§ Task objective: Without changing a single word, output each entry.

§ Data for processing:
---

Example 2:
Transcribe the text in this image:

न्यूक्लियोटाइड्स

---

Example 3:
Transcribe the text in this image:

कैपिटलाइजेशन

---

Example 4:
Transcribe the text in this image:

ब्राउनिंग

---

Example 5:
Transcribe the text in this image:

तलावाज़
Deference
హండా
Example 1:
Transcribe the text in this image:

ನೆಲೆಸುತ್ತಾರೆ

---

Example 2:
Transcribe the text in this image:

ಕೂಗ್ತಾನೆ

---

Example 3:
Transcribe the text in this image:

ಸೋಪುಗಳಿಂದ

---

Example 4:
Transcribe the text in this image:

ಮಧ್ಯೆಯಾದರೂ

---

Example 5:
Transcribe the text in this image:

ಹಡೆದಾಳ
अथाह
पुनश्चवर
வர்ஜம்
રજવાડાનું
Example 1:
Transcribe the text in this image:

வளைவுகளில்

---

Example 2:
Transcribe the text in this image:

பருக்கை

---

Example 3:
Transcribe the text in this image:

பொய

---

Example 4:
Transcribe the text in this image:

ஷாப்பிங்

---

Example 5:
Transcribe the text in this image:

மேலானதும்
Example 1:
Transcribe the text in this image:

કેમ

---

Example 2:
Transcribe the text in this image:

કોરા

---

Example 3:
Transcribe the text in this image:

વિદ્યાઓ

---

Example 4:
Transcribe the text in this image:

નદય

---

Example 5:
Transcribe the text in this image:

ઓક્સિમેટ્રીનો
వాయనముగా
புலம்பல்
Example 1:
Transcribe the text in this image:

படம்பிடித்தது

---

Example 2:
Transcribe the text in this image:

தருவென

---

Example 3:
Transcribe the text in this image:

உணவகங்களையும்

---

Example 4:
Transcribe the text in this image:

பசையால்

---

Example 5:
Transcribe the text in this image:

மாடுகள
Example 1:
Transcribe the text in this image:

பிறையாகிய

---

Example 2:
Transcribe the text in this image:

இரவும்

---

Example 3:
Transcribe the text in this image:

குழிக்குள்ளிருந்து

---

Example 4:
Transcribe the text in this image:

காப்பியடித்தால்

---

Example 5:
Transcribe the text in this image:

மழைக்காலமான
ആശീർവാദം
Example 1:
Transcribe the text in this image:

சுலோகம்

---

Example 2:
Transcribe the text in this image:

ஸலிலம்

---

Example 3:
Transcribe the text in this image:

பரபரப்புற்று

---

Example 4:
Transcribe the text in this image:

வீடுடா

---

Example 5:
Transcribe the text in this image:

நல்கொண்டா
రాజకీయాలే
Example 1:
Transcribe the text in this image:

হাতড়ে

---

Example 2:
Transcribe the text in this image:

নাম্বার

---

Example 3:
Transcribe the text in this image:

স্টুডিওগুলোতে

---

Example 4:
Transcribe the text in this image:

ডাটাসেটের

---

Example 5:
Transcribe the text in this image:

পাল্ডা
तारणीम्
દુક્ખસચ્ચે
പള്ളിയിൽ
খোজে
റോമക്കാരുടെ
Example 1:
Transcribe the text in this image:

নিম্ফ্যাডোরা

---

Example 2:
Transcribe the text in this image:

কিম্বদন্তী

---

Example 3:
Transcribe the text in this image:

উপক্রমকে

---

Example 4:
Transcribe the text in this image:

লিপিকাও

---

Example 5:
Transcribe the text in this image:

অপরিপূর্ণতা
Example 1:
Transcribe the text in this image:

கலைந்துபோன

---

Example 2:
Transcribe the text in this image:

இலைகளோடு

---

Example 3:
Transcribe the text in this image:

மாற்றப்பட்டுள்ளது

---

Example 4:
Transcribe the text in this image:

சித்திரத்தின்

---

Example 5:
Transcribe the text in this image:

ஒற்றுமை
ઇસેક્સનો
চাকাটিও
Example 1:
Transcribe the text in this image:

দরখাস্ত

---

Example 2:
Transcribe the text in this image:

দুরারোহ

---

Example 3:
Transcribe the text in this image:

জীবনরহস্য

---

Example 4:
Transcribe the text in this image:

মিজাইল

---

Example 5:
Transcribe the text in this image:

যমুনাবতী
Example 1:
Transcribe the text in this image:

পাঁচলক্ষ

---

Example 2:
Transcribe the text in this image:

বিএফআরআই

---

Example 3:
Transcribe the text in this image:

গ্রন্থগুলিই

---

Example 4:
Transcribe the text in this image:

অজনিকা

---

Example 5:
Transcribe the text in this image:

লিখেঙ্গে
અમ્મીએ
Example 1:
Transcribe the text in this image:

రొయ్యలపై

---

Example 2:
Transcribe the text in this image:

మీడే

§ Result of the exercise:
---

Example 2:
Transcribe the text in this image:

न्यूक्लियोटाइड्स

---

Example 3:
Transcribe the text in this image:

कैपिटलाइजेशन

---

Example 4:
Transcribe the text in this image:

ब्राउनिंग

---

Example 5:
Transcribe the text in this image:

तलावाज़
Deference
హండా
Example 1:
Transcribe the text in this image:

ನೆಲೆಸುತ್ತಾರೆ

---

Example 2:
Transcribe the text in this image:

ಕೂಗ್ತಾನೆ

---

Example 3:
Transcribe the text in this image:

ಸೋಪುಗಳಿಂದ

---

Example 4:
Transcribe the text in this image:

ಮಧ್ಯೆಯಾದರೂ

---

Example 5:
Transcribe the text in this image:

ಹಡೆದಾಳ
अथाह
पुनश्चवर
வர்ஜம்
રજવાડાનું
Example 1:
Transcribe the text in this image:

வளைவுகளில்

---

Example 2:
Transcribe the text in this image:

பருக்கை

---

Example 3:
Transcribe the text in this image:

பொய

---

Example 4:
Transcribe the text in this image:

ஷாப்பிங்

---

Example 5:
Transcribe the text in this image:

மேலானதும்
Example 1:
Transcribe the text in this image:

કેમ

---

Example 2:
Transcribe the text in this image:

કોરા

---

Example 3:
Transcribe the text in this image:

વિદ્યાઓ

---

Example 4:
Transcribe the text in this image:

નદય

---

Example 5:
Transcribe the text in this image:

ઓક્સિમેટ્રીનો
వాయనముగా
புலம்பல்
Example 1:
Transcribe the text in this image:

படம்பிடித்தது

---

Example 2:
Transcribe the text in this image:

தருவென

---

Example 3:
Transcribe the text in this image:

உணவகங்களையும்

---

Example 4:
Transcribe the text in this image:

பசையால்

---

Example 5:
Transcribe the text in this image:

மாடுகள
Example 1:
Transcribe the text in this image:

பிறையாகிய

---

Example 2:
Transcribe the text in this image:

இரவும்

---

Example 3:
Transcribe the text in this image:

குழிக்குள்ளிருந்து

---

Example 4:
Transcribe the text in this image:

காப்பியடித்தால்

---

Example 5:
Transcribe the text in this image:

மழைக்காலமான
ആശീർവാദം
Example 1:
Transcribe the text in this image:

சுலோகம்

---

Example 2:
Transcribe the text in this image:

ஸலிலம்

---

Example 3:
Transcribe the text in this image:

பரபரப்புற்று

---

Example 4:
Transcribe the text in this image:

வீடுடா

---

Example 5:
Transcribe the text in this image:

நல்கொண்டா
రాజకీయాలే
Example 1:
Transcribe the text in this image:

হাতড়ে

---

Example 2:
Transcribe the text in this image:

নাম্বার

---

Example 3:
Transcribe the text in this image:

স্টুডিওগুলোতে

---

Example 4:
Transcribe the text in this image:

ডাটাসেটের

---

Example 5:
Transcribe the text in this image:

পাল্ডা
तारणीम्
દુક્ખસચ્ચે
പള്ളിയിൽ
খোজে
റോമക്കാരുടെ
Example 1:
Transcribe the text in this image:

নিম্ফ্যাডোরা

---

Example 2:
Transcribe the text in this image:

কিম্বদন্তী

---

Example 3:
Transcribe the text in this image:

উপক্রমকে

---

Example 4:
Transcribe the text in this image:

লিপিকাও

---

Example 5:
Transcribe the text in this image:

অপরিপূর্ণতা
Example 1:
Transcribe the text in this image:

கலைந்துபோன

---

Example 2:
Transcribe the text in this image:

இலைகளோடு

---

Example 3:
Transcribe the text in this image:

மாற்றப்பட்டுள்ளது

---

Example 4:
Transcribe the text in this image:

சித்திரத்தின்

---

Example 5:
Transcribe the text in this image:

ஒற்றுமை
ઇસેક્સનો
চাকাটিও
Example 1:
Transcribe the text in this image:

দরখাস্ত

---

Example 2:
Transcribe the text in this image:

দুরারোহ

---

Example 3:
Transcribe the text in this image:

জীবনরহস্য

---

Example 4:
Transcribe the text in this image:

মিজাইল

---

Example 5:
Transcribe the text in this image:

যমুনাবতী
Example 1:
Transcribe the text in this image:

পাঁচলক্ষ

---

Example 2:
Transcribe the text in this image:

বিএফআরআই

---

Example 3:
Transcribe the text in this image:

গ্রন্থগুলিই

---

Example 4:
Transcribe the text in this image:

অজনিকা

---

Example 5:
Transcribe the text in this image:

লিখেঙ্গে
અમ્મીએ
Example 1:
Transcribe the text in this image:

రొయ్యలపై

---

Example 2:
Transcribe the text in this image:

మీడే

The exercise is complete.